DISTANCE, Koreeda Hirokazu (2001)

DISTANCE
Année : 2001
Réalisation : Koreeda Hirokazu
Avec : ARATA, Iseya Yûsuke, Terajima Susumu, Natsukawa Yui, Asano Tadanobu, Azusa, Endô Kenichi, Tsuda Kanji, Murasugi Seminosuke, Nakamura Baijaku, Ryô, Yamashita Yorie

Trois ans après la disparition tragique et volontaire des membres d’une secte obscure, quatre amis, tous parents de victimes, se retrouvent le jour anniversaire de la tragédie sur les lieux même où celle-ci a commencé : un endroit paisible et reculé, une petite maisonnée coincée entre la forêt et l’eau reposante d’un lac. En chemin, ils croisent Sakata, un jeune homme qui appartenait à la secte…et qui l’a quittée juste avant le massacre.
Le pèlerinage va alors prendre une tournure inattendue.

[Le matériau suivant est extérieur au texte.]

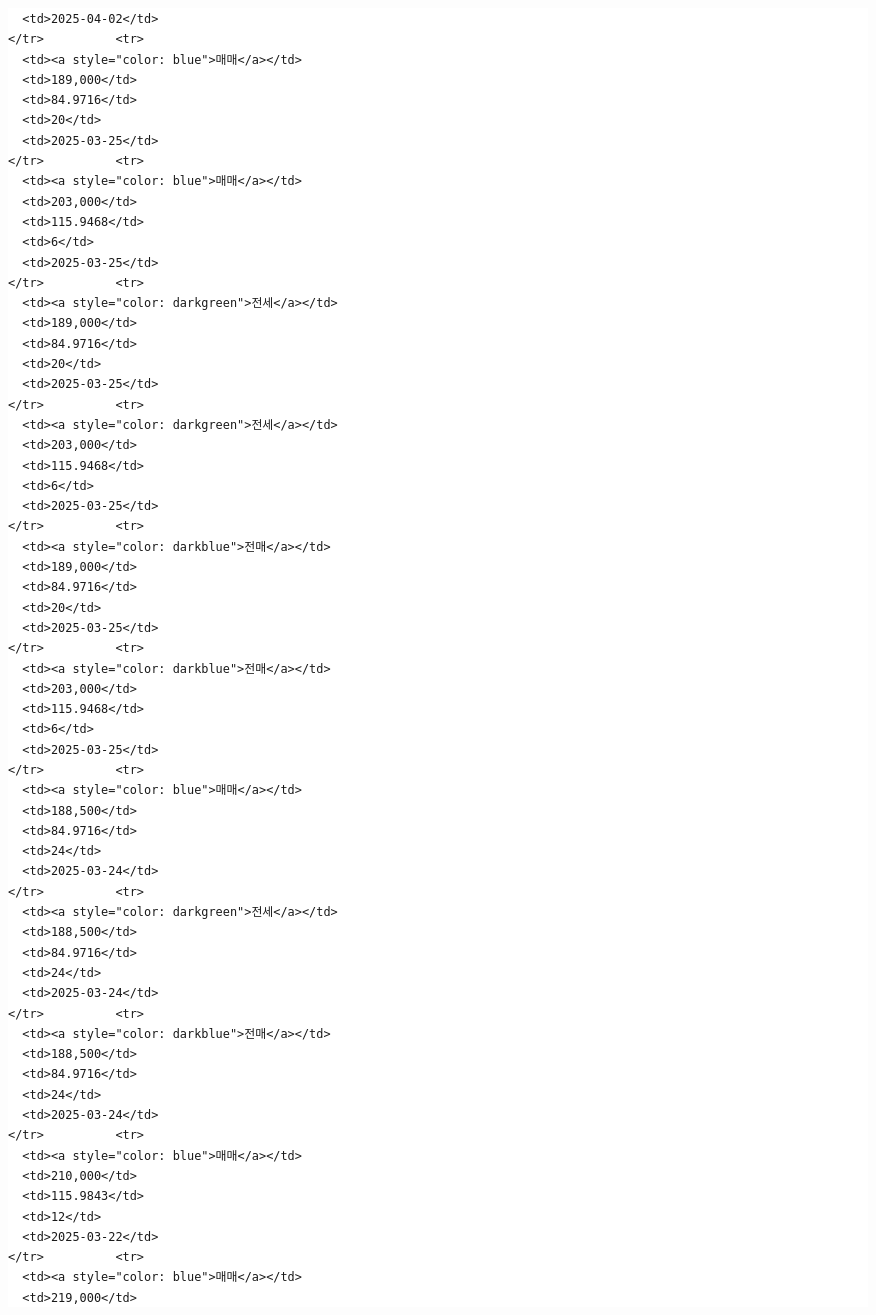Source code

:       <td>2025-04-02</td>
    </tr>          <tr>
      <td><a style="color: blue">매매</a></td>
      <td>189,000</td>
      <td>84.9716</td>
      <td>20</td>
      <td>2025-03-25</td>
    </tr>          <tr>
      <td><a style="color: blue">매매</a></td>
      <td>203,000</td>
      <td>115.9468</td>
      <td>6</td>
      <td>2025-03-25</td>
    </tr>          <tr>
      <td><a style="color: darkgreen">전세</a></td>
      <td>189,000</td>
      <td>84.9716</td>
      <td>20</td>
      <td>2025-03-25</td>
    </tr>          <tr>
      <td><a style="color: darkgreen">전세</a></td>
      <td>203,000</td>
      <td>115.9468</td>
      <td>6</td>
      <td>2025-03-25</td>
    </tr>          <tr>
      <td><a style="color: darkblue">전매</a></td>
      <td>189,000</td>
      <td>84.9716</td>
      <td>20</td>
      <td>2025-03-25</td>
    </tr>          <tr>
      <td><a style="color: darkblue">전매</a></td>
      <td>203,000</td>
      <td>115.9468</td>
      <td>6</td>
      <td>2025-03-25</td>
    </tr>          <tr>
      <td><a style="color: blue">매매</a></td>
      <td>188,500</td>
      <td>84.9716</td>
      <td>24</td>
      <td>2025-03-24</td>
    </tr>          <tr>
      <td><a style="color: darkgreen">전세</a></td>
      <td>188,500</td>
      <td>84.9716</td>
      <td>24</td>
      <td>2025-03-24</td>
    </tr>          <tr>
      <td><a style="color: darkblue">전매</a></td>
      <td>188,500</td>
      <td>84.9716</td>
      <td>24</td>
      <td>2025-03-24</td>
    </tr>          <tr>
      <td><a style="color: blue">매매</a></td>
      <td>210,000</td>
      <td>115.9843</td>
      <td>12</td>
      <td>2025-03-22</td>
    </tr>          <tr>
      <td><a style="color: blue">매매</a></td>
      <td>219,000</td>
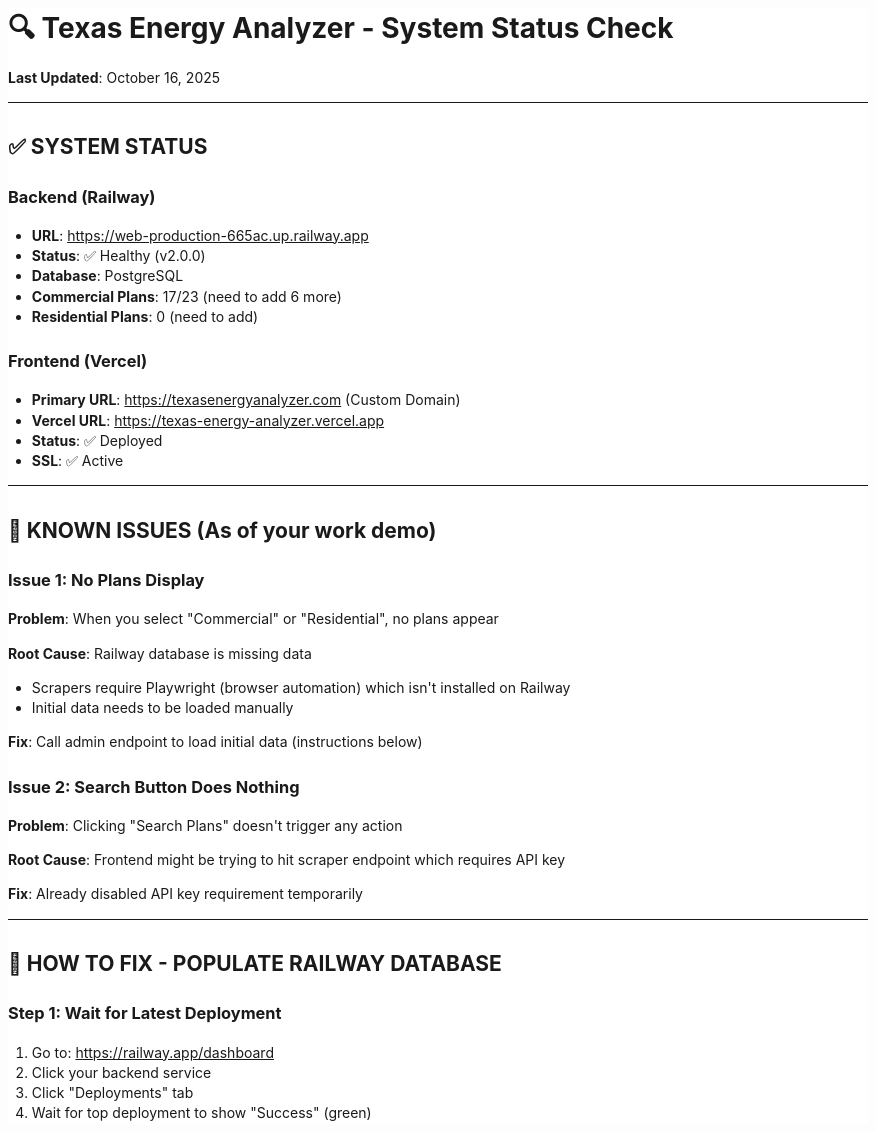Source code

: # 🔍 Texas Energy Analyzer - System Status Check

**Last Updated**: October 16, 2025

---

## ✅ SYSTEM STATUS

### Backend (Railway)
- **URL**: https://web-production-665ac.up.railway.app
- **Status**: ✅ Healthy (v2.0.0)
- **Database**: PostgreSQL
- **Commercial Plans**: 17/23 (need to add 6 more)
- **Residential Plans**: 0 (need to add)

### Frontend (Vercel)
- **Primary URL**: https://texasenergyanalyzer.com (Custom Domain)
- **Vercel URL**: https://texas-energy-analyzer.vercel.app
- **Status**: ✅ Deployed
- **SSL**: ✅ Active

---

## 🚨 KNOWN ISSUES (As of your work demo)

### Issue 1: No Plans Display
**Problem**: When you select "Commercial" or "Residential", no plans appear

**Root Cause**: Railway database is missing data
- Scrapers require Playwright (browser automation) which isn't installed on Railway
- Initial data needs to be loaded manually

**Fix**: Call admin endpoint to load initial data (instructions below)

### Issue 2: Search Button Does Nothing
**Problem**: Clicking "Search Plans" doesn't trigger any action

**Root Cause**: Frontend might be trying to hit scraper endpoint which requires API key

**Fix**: Already disabled API key requirement temporarily

---

## 🔧 HOW TO FIX - POPULATE RAILWAY DATABASE

### Step 1: Wait for Latest Deployment
1. Go to: https://railway.app/dashboard
2. Click your backend service
3. Click "Deployments" tab
4. Wait for top deployment to show "Success" (green)

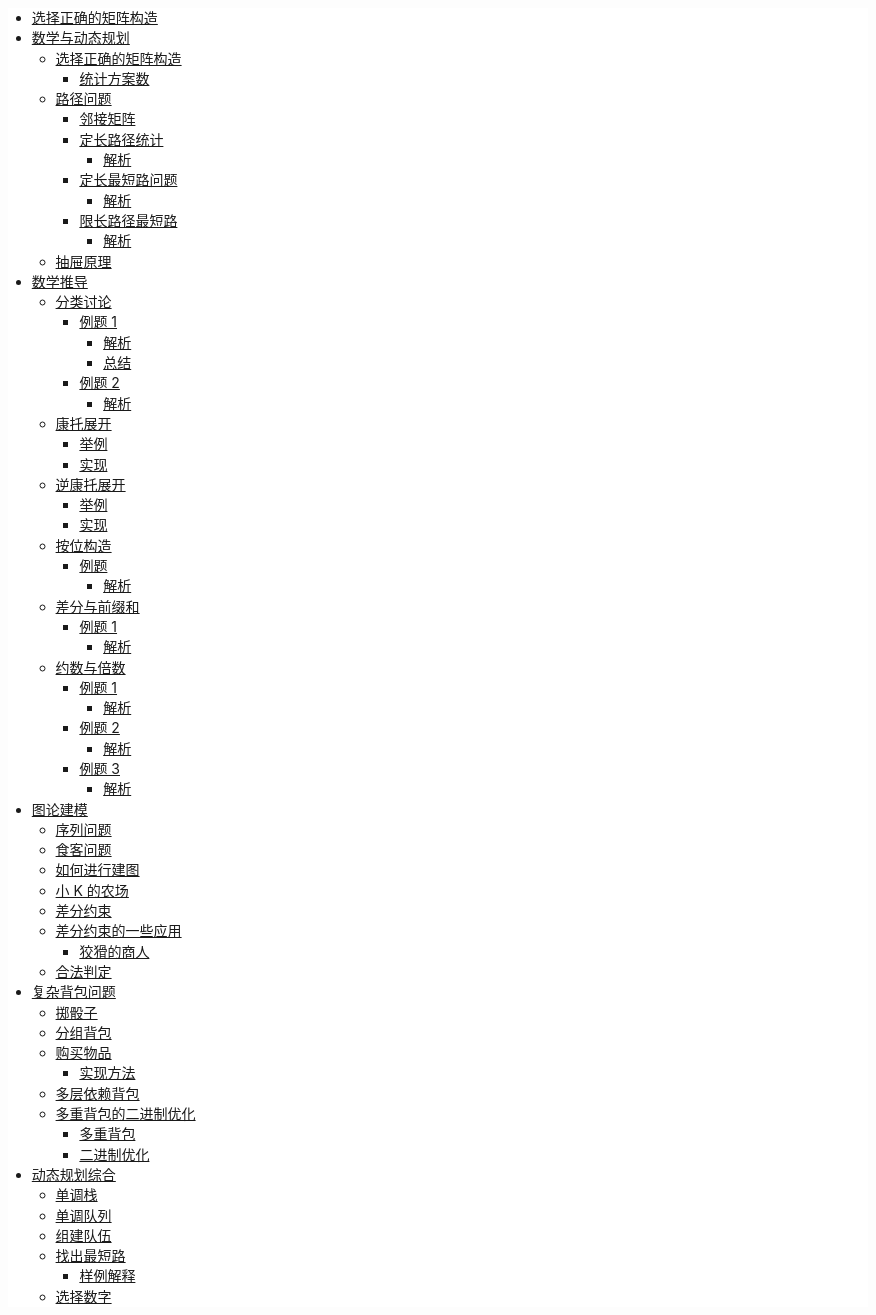   - [选择正确的矩阵构造](#选择正确的矩阵构造)
- [数学与动态规划](#数学与动态规划)
  - [选择正确的矩阵构造](#选择正确的矩阵构造-1)
    - [统计方案数](#统计方案数)
  - [路径问题](#路径问题)
    - [邻接矩阵](#邻接矩阵)
    - [定长路径统计](#定长路径统计)
      - [解析](#解析-14)
    - [定长最短路问题](#定长最短路问题)
      - [解析](#解析-15)
    - [限长路径最短路](#限长路径最短路)
      - [解析](#解析-16)
  - [抽屉原理](#抽屉原理)
- [数学推导](#数学推导)
  - [分类讨论](#分类讨论)
    - [例题 1](#例题-1-4)
      - [解析](#解析-17)
      - [总结](#总结)
    - [例题 2](#例题-2-4)
      - [解析](#解析-18)
  - [康托展开](#康托展开)
    - [举例](#举例)
    - [实现](#实现)
  - [逆康托展开](#逆康托展开)
    - [举例](#举例-1)
    - [实现](#实现-1)
  - [按位构造](#按位构造-1)
    - [例题](#例题-2)
      - [解析](#解析-19)
  - [差分与前缀和](#差分与前缀和)
    - [例题 1](#例题-1-5)
      - [解析](#解析-20)
  - [约数与倍数](#约数与倍数)
    - [例题 1](#例题-1-6)
      - [解析](#解析-21)
    - [例题 2](#例题-2-5)
      - [解析](#解析-22)
    - [例题 3](#例题-3)
      - [解析](#解析-23)
- [图论建模](#图论建模)
  - [序列问题](#序列问题)
  - [食客问题](#食客问题)
  - [如何进行建图](#如何进行建图)
  - [小 K 的农场](#小-k-的农场)
  - [差分约束](#差分约束)
  - [差分约束的一些应用](#差分约束的一些应用)
    - [狡猾的商人](#狡猾的商人)
  - [合法判定](#合法判定)
- [复杂背包问题](#复杂背包问题)
  - [掷骰子](#掷骰子)
  - [分组背包](#分组背包)
  - [购买物品](#购买物品)
    - [实现方法](#实现方法)
  - [多层依赖背包](#多层依赖背包)
  - [多重背包的二进制优化](#多重背包的二进制优化)
    - [多重背包](#多重背包)
    - [二进制优化](#二进制优化)
- [动态规划综合](#动态规划综合)
  - [单调栈](#单调栈)
  - [单调队列](#单调队列)
  - [组建队伍](#组建队伍)
  - [找出最短路](#找出最短路)
    - [样例解释](#样例解释)
  - [选择数字](#选择数字)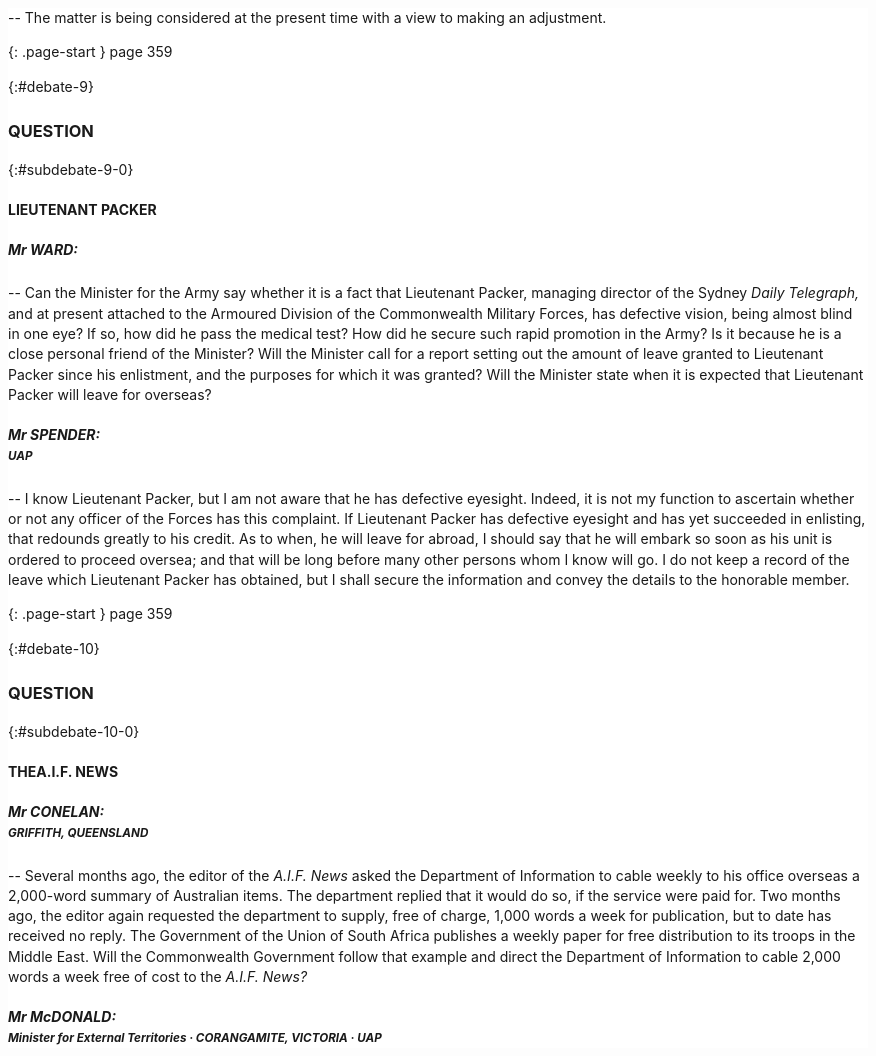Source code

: -- The matter is being considered at the present time with a view to making an adjustment. 

{: .page-start }
page 359

{:#debate-9}
### QUESTION

{:#subdebate-9-0}
#### LIEUTENANT PACKER

##### Mr WARD:

-- Can the Minister for the Army say whether it is a fact that Lieutenant Packer, managing director of the Sydney  *Daily Telegraph,*  and at present attached to the Armoured Division of the Commonwealth Military Forces, has defective vision, being almost blind in one eye? If so, how did he pass the medical test? How did he secure such rapid promotion in the Army? Is it because he is a close personal friend of the Minister? Will the Minister call for a report setting out the amount of leave granted to Lieutenant Packer since his enlistment, and the purposes for which it was granted? Will the Minister state when it is expected that Lieutenant Packer will leave for overseas? 

##### Mr SPENDER:<br><small class="text-muted">UAP</small>

-- I know Lieutenant Packer, but I am not aware that he has defective eyesight. Indeed, it is not my function to ascertain whether or not any officer of the Forces has this complaint. If Lieutenant Packer has defective eyesight and has yet succeeded in enlisting, that redounds greatly to his credit. As to when, he will leave for abroad, I should say that he will embark so soon as his unit is ordered to proceed oversea; and that will be long before many other persons whom I know will go. I do not keep a record of the leave which Lieutenant Packer has obtained, but I shall secure the information and convey the details to the honorable member. 

{: .page-start }
page 359

{:#debate-10}
### QUESTION

{:#subdebate-10-0}
#### THEA.I.F. NEWS

##### Mr CONELAN:<br><small class="text-muted">GRIFFITH, QUEENSLAND</small>

-- Several months ago, the editor of the  *A.I.F. News*  asked the Department of Information to cable weekly to his office overseas a 2,000-word summary of Australian items. The department replied that it would do so, if the service were paid for. Two months ago, the editor again requested the department to supply, free of charge, 1,000 words a week for publication, but to date has received no reply. The Government of the Union of South Africa publishes a weekly paper for free distribution to its troops in the Middle East. Will the Commonwealth Government follow that example and direct the Department of Information to cable 2,000 words a week free of cost to the  *A.I.F. News?* 

##### Mr McDONALD:<br><small class="text-muted">Minister for External Territories &middot; CORANGAMITE, VICTORIA &middot; UAP</small>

Après AFTER LIFE, le réalisateur Koreeda Hirokazu confirme son goût pour les films atypiques. Sur un rythme d’une lenteur que beaucoup qualifieront d’excessive, Koreeda Hirokazu filme à la manière d’un documentaire les errances et interrogations de cinq personnes. Quatre d’entre-elles ont perdu un être cher lors du suicide collectif survenu au sein d’une secte, tandis que la cinquième appartenait à ladite secte. Un sujet délicat donc, surtout quand on connaît le nombre innombrable de sectes et parfois de groupuscules encore plus mystérieux qui fourmillent au Japon – le film parle d’ailleurs, sans jamais la nommer, de la tristement célèbre secte Aum (attentat au gaz sarin dans le métro tokyoïte, en 1995).

Le point fort du film réside donc avant tout dans son sujet ; risqué, novateur, celui-ci sera également mis en valeur par son traitement. Koreeda nous montre ainsi les choses telles qu’elles sont, il ne porte aucun jugement, et laisse à chaque spectateur le soin de se forger lui-même son opinion. Que ce soit du côté des suicidés, que l’on côtoiera de longs moments par le biais de flashbacks et qui vont alors nous apparaître confondant de normalité. Ou encore du côté de leurs familles, représentées ici par un frère, ou encore un époux abandonné, la caméra de Koreeda ne sombrera jamais dans le voyeurisme mal placé, encore moins dans la critique facile et ouverte.
Le spectateur est un adulte, s’il entreprend le voyage proposé par Koreeda, qu’il trouve seul la clé du chemin emprunté par tous ces blessés de la vie, survivants de l’inexplicable, que l’on résume parfois trop facilement à la folie.

Un film aussi risqué constitue une entreprise parfaitement louable, mais malgré l’attachement que je porte au sujet et au traitement qui en a été fait, je ne peux faire l’impasse sur quelques défauts qui font, qu’au final, on peut parfois perdre patience devant le film DISTANCE. Premièrement le choix visuel de Koreeda (caméra embarquée à l’épaule durant toute la première partie du film) s’explique sans doute par la volonté de rapprocher le film d’un documentaire. Hélas, bien souvent ces mouvements intempestifs de caméra sont si brusques et si nombreux qu’ils en viennent à déstabiliser le spectateur, surtout ceux-ci ne me sont pas tous apparus très justifiés. Il convient donc d’être particulièrement motivé pour voir le film d’une seul traite. Il faut également ne pas être trop fatigué, puisque le film dure plus de deux heures, et que son rythme excessivement lent, ajouté à des choix visuels parfois discutables, risquent de décourager jusqu’aux plus endurcis d’entre-nous.

Les plus courageux devraient malgré tout apprécier le sujet proposé par Koreeda…un chemin en forme de voyage introspectif au sein d’hommes et de femmes…tout simplement humains.